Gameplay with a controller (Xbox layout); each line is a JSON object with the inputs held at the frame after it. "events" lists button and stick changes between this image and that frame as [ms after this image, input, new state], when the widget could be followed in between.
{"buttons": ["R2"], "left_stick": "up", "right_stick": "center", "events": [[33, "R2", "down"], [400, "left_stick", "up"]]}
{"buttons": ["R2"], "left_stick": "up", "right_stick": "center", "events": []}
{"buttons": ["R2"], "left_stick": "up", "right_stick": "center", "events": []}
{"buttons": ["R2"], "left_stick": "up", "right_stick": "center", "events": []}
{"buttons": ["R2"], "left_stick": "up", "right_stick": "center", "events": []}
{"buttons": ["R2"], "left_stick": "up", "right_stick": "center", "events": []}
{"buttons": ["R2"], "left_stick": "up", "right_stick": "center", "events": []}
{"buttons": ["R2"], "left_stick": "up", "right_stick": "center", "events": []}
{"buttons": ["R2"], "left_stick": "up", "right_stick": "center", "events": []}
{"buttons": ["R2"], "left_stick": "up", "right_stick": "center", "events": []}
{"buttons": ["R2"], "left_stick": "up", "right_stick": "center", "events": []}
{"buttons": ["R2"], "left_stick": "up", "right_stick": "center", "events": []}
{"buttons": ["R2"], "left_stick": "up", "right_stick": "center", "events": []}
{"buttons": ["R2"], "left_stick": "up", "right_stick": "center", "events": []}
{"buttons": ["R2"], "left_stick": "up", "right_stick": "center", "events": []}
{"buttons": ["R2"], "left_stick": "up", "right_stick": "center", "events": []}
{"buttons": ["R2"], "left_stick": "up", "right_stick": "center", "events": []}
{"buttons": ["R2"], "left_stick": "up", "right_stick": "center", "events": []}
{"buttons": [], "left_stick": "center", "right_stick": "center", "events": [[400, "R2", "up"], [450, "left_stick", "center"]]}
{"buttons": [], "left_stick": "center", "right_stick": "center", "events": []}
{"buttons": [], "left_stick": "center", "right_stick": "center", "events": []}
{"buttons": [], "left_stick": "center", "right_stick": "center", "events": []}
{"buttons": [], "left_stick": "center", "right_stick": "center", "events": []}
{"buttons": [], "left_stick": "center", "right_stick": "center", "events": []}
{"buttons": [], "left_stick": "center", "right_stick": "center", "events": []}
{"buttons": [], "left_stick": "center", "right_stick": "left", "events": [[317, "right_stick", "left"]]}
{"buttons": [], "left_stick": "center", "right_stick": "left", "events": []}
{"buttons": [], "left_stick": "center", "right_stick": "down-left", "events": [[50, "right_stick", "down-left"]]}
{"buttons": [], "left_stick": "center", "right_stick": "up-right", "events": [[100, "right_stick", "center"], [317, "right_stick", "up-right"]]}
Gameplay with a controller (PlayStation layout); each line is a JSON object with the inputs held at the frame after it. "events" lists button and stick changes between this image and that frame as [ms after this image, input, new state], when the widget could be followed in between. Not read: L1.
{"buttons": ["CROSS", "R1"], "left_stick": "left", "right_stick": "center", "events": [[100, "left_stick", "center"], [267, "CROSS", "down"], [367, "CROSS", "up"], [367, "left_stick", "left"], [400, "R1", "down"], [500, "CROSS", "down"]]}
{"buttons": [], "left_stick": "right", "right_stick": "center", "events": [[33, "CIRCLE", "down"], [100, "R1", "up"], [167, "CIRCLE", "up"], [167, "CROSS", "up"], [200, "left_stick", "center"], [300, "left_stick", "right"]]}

* _PROMPT_
Find and copy each line above that includes the string "object".

* _SOLUTION_
Gameplay with a controller (Xbox layout); each line is a JSON object with the inputs held at the frame after it. "events" lists button and stick changes between this image and that frame as [ms after this image, input, new state], when the widget could be followed in between.
Gameplay with a controller (PlayStation layout); each line is a JSON object with the inputs held at the frame after it. "events" lists button and stick changes between this image and that frame as [ms after this image, input, new state], when the widget could be followed in between. Not read: L1.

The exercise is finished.